How we achieved operational profitability – Bird’s eye view of our revenues and costs

byKrishna VanamaliLast Updated: February 14, 2023

Our Founder and CEO Vijay Shekhar Sharma said in his letter to shareholders that our milestone of EBITDA before ESOP cost profitability, achieved in Q3 FY2023, was made possible due to the relentlessly focused execution by our team. He added the team was asked to focus on growth with quality revenues that contribute to the bottom line. “We have achieved this milestone without losing sight on growth opportunities and keeping all compliances as well as risk factors under a strict watch,” he said.

Paytm has been witnessing sustained revenue growth with better operating leverage leading to improved profitability. Our revenue from operations increased 2.5X from Mar-21 to ₹2,062 Cr (no UPI incentive recorded this quarter), a growth of 42% YoY and 8% QoQ. In Q3 FY 2023, our EBITDA before ESOP cost was ₹31 Cr as compared to (₹393 Cr) in Q3 FY 2022 and (₹166 Cr) in Q2 FY 2023. EBITDA before ESOP cost margin improved to 2% of revenues in Q3 FY 2023 from (27%) of revenues in Q3 FY 2022 and (9%) of revenues in Q2 FY 2023.

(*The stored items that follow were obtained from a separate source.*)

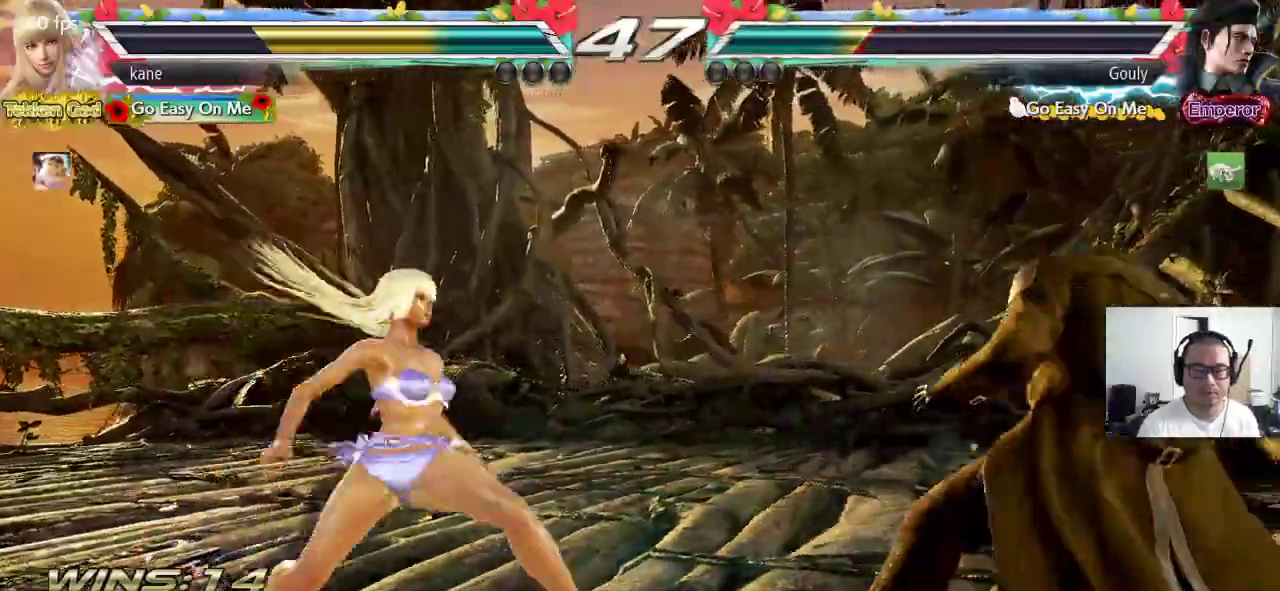
{"buttons": [], "left_stick": "center", "events": [[33, "left_stick", "center"], [83, "SQUARE", "up"]]}
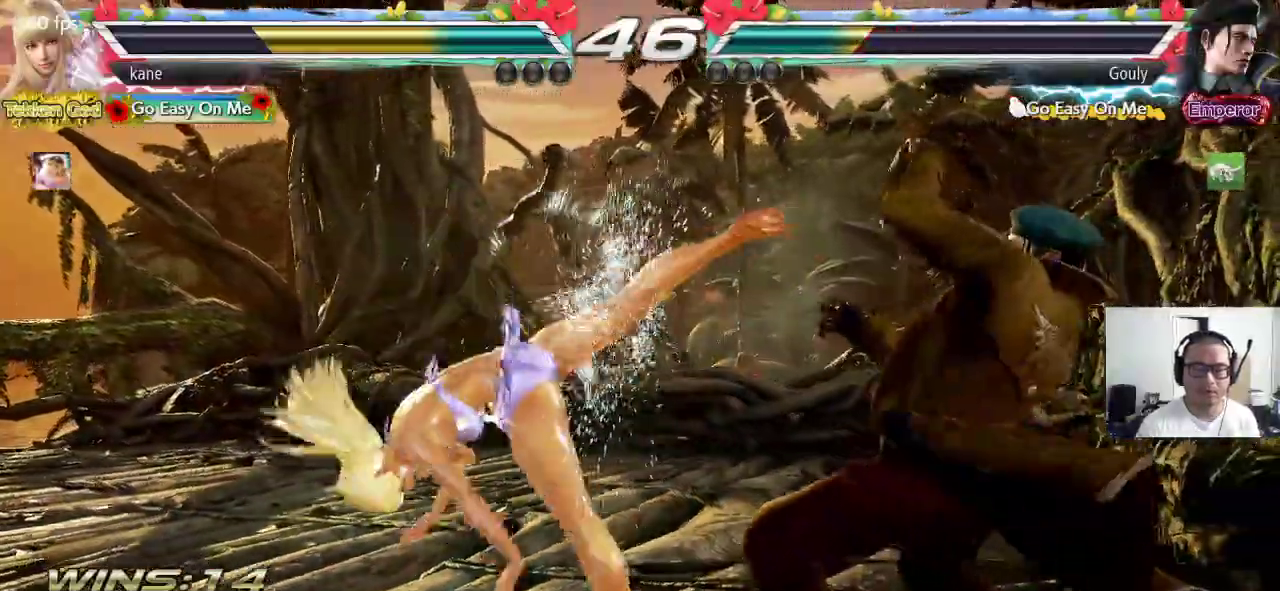
{"buttons": [], "left_stick": "left", "events": [[300, "left_stick", "left"], [383, "left_stick", "center"], [450, "left_stick", "left"]]}
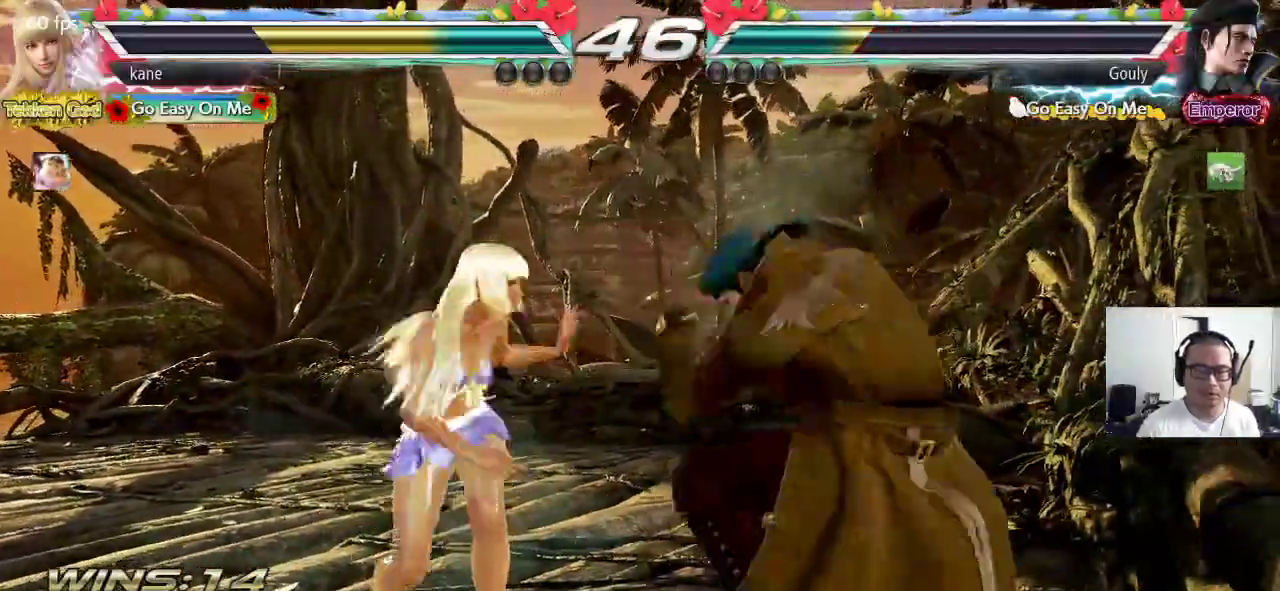
{"buttons": ["TRIANGLE"], "left_stick": "center", "events": [[17, "left_stick", "center"], [83, "left_stick", "left"], [433, "left_stick", "center"], [467, "TRIANGLE", "down"]]}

This was driven mainly by two factors:

  • A consistent improvement in contribution margins to 51% of revenues in Dec-22 from 21% in Mar-21
  • Improved operating leverage with indirect expenses as a percentage of revenues decreasing to 49% in Dec-22 from 73% in Mar-21

The 131% growth in our contribution margin to ₹1,048 Cr in Q3 FY 2023 is driven by improvement in payments profitability, and growth of high-margin businesses, such as loan distribution.

We are seeing continued growth in revenue from Payment Services with reported revenue for Q3 FY 2023 growing by a robust 21% YoY to ₹1,197 Cr. Payments business generated ₹459 Cr of Net Payments Margin (calculated as total payments revenue less payment processing charges).

As per notification received from the Government of India on January 11, 2023, our management estimates that for Q1-Q3 FY 2023, we will receive ₹130 Cr of UPI incentive in Q4 FY 2023. The estimate is based on internal data, subject to confirmation from NPCI/acquirer banks.

Our revenue from ‘Financial Services and Others’ grew 257% YoY to ₹446 Cr and accounts for 22% of total revenues, up from 9% in Q3 FY 2022. This has also helped in the expansion of contribution profit, given the higher margin nature of this business.

Indirect Expenses (excluding ESOP cost) have remained flat over the past three quarters and were ₹1,016 Cr in the quarter, growing 20% YoY. Our operating leverage is demonstrated by a reduction in indirect expenses as a percentage of revenues, down to 49% in Q3 FY 2023 from 58% in Q3 FY 2022.

  • Cost of building the platform (defined as employee cost excluding cost of sales staff), was ₹406 Cr, increasing 1% QoQ. Going forward, these costs can grow at a 10% – 15% YoY at the current base, unless we enter a new area of business
  • Cost of expanding the platform, which is defined as marketing costs and sales employee cost, stood at ₹313 Cr, increasing 1% QoQ. We believe we will improve profitability despite investing for future growth
  • Software, Cloud, and Data Center costs were ₹171 Cr, up 31% YoY and flat QoQ. These costs should decrease as % of revenue over time
  • In Q3 FY 2023, our Other Indirect costs at ₹126 Cr, up 17% YoY and flat QoQ. These costs should decrease as % of revenue over time

We continue to make investments in areas where we see attractive growth and monetization opportunities, such as in marketing for user acquisition, and sales team to increase merchant base and subscription services.